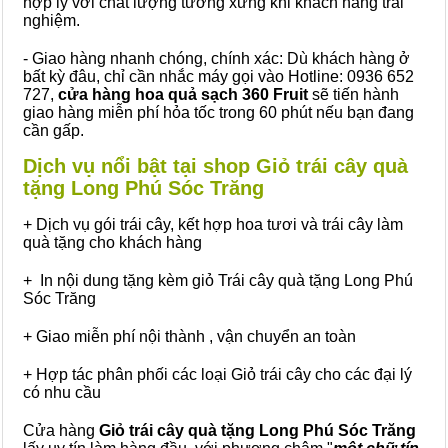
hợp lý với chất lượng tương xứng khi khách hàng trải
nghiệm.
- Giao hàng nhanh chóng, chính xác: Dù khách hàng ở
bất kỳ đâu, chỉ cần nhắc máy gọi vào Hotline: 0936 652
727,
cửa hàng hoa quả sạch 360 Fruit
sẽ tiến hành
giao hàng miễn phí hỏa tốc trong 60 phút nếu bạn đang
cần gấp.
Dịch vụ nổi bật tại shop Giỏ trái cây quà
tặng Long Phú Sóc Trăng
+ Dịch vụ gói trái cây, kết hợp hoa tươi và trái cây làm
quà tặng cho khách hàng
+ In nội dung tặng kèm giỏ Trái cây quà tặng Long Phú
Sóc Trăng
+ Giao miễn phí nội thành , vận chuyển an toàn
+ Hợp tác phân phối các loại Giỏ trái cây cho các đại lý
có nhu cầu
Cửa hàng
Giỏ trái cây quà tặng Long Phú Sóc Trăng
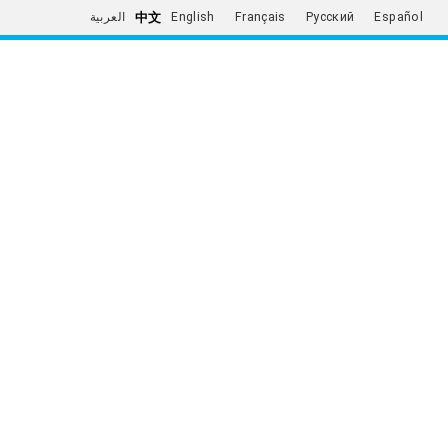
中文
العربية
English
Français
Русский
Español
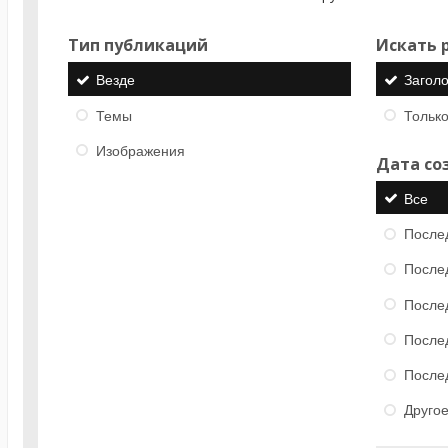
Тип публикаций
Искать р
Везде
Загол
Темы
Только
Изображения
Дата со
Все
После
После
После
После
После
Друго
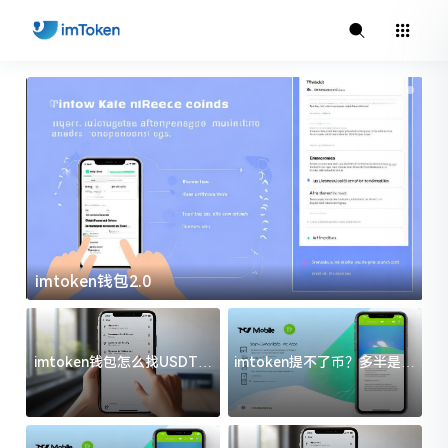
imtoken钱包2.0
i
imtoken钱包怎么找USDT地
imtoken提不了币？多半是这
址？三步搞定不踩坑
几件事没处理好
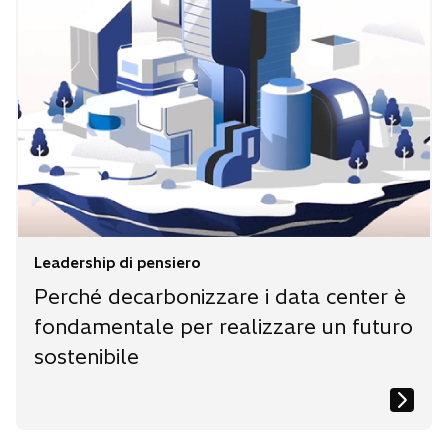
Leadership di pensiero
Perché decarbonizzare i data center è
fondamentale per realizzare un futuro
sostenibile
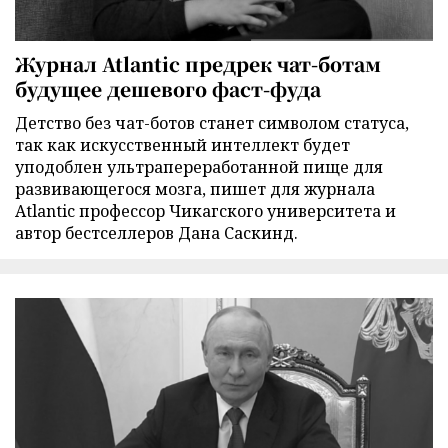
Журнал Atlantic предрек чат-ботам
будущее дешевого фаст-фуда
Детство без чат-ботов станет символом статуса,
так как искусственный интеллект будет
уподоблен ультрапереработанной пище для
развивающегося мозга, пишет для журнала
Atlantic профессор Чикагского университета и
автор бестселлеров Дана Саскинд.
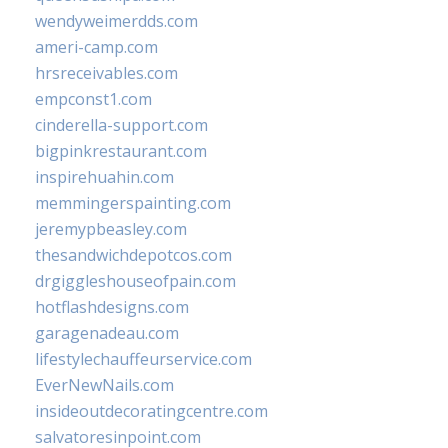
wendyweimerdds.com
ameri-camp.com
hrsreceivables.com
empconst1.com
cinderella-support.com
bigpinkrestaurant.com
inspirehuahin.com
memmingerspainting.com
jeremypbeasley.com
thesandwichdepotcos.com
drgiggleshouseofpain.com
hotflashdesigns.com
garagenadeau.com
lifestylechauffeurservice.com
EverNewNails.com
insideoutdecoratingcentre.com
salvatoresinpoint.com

==

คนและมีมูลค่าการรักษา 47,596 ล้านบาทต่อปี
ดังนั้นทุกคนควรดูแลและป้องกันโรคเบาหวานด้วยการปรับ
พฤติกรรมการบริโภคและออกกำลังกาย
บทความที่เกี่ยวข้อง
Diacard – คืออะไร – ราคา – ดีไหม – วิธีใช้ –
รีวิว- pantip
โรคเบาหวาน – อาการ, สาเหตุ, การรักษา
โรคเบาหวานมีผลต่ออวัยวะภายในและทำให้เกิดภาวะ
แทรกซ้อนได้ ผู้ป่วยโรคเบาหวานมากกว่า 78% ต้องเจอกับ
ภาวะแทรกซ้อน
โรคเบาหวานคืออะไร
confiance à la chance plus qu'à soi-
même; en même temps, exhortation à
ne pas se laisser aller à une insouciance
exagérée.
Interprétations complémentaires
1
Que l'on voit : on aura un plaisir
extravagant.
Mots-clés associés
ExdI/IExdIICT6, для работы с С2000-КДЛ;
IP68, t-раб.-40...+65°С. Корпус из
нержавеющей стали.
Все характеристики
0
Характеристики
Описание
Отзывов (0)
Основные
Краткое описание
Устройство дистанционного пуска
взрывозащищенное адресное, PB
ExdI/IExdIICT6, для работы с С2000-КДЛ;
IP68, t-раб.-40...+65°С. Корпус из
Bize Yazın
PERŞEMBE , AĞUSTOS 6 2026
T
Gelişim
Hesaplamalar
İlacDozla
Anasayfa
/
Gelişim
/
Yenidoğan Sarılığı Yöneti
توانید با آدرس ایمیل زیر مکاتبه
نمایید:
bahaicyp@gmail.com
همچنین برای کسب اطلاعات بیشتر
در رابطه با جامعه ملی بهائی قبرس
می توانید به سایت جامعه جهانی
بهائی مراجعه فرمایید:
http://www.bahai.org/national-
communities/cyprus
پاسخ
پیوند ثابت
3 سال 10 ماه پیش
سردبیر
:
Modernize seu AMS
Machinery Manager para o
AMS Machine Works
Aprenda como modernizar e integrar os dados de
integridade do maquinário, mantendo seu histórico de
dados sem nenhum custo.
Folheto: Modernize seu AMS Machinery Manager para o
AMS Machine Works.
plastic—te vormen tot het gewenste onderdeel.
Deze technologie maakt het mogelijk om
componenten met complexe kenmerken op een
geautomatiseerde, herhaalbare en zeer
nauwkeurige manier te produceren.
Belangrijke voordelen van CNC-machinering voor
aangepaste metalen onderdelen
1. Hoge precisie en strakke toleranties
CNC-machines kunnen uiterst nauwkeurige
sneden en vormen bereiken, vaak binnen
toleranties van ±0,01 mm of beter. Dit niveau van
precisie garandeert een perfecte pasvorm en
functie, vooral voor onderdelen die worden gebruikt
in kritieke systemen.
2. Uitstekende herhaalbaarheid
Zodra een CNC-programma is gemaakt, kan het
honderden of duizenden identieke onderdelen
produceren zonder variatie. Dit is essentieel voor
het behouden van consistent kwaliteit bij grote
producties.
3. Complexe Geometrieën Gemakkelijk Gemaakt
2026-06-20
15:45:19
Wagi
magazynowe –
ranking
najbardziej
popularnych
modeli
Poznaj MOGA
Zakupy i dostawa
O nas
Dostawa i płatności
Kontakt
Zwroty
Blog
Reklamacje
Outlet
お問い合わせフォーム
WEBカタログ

* _Task directions_: Transcribe the part of the entries above that opens with the line containing "hợp lý với chất" and closes with the line containing "sostenibile", both included. Leave the pictures out of your answer.

* _Result below_:
hợp lý với chất lượng tương xứng khi khách hàng trải
nghiệm.
- Giao hàng nhanh chóng, chính xác: Dù khách hàng ở
bất kỳ đâu, chỉ cần nhắc máy gọi vào Hotline: 0936 652
727,
cửa hàng hoa quả sạch 360 Fruit
sẽ tiến hành
giao hàng miễn phí hỏa tốc trong 60 phút nếu bạn đang
cần gấp.
Dịch vụ nổi bật tại shop Giỏ trái cây quà
tặng Long Phú Sóc Trăng
+ Dịch vụ gói trái cây, kết hợp hoa tươi và trái cây làm
quà tặng cho khách hàng
+ In nội dung tặng kèm giỏ Trái cây quà tặng Long Phú
Sóc Trăng
+ Giao miễn phí nội thành , vận chuyển an toàn
+ Hợp tác phân phối các loại Giỏ trái cây cho các đại lý
có nhu cầu
Cửa hàng
Giỏ trái cây quà tặng Long Phú Sóc Trăng
中文
العربية
English
Français
Русский
Español
Тип публикаций
Искать р
Везде
Загол
Темы
Только
Изображения
Дата со
Все
После
После
После
После
После
Друго
imtoken钱包2.0
i
imtoken钱包怎么找USDT地
imtoken提不了币？多半是这
址？三步搞定不踩坑
几件事没处理好
Leadership di pensiero
Perché decarbonizzare i data center è
fondamentale per realizzare un futuro
sostenibile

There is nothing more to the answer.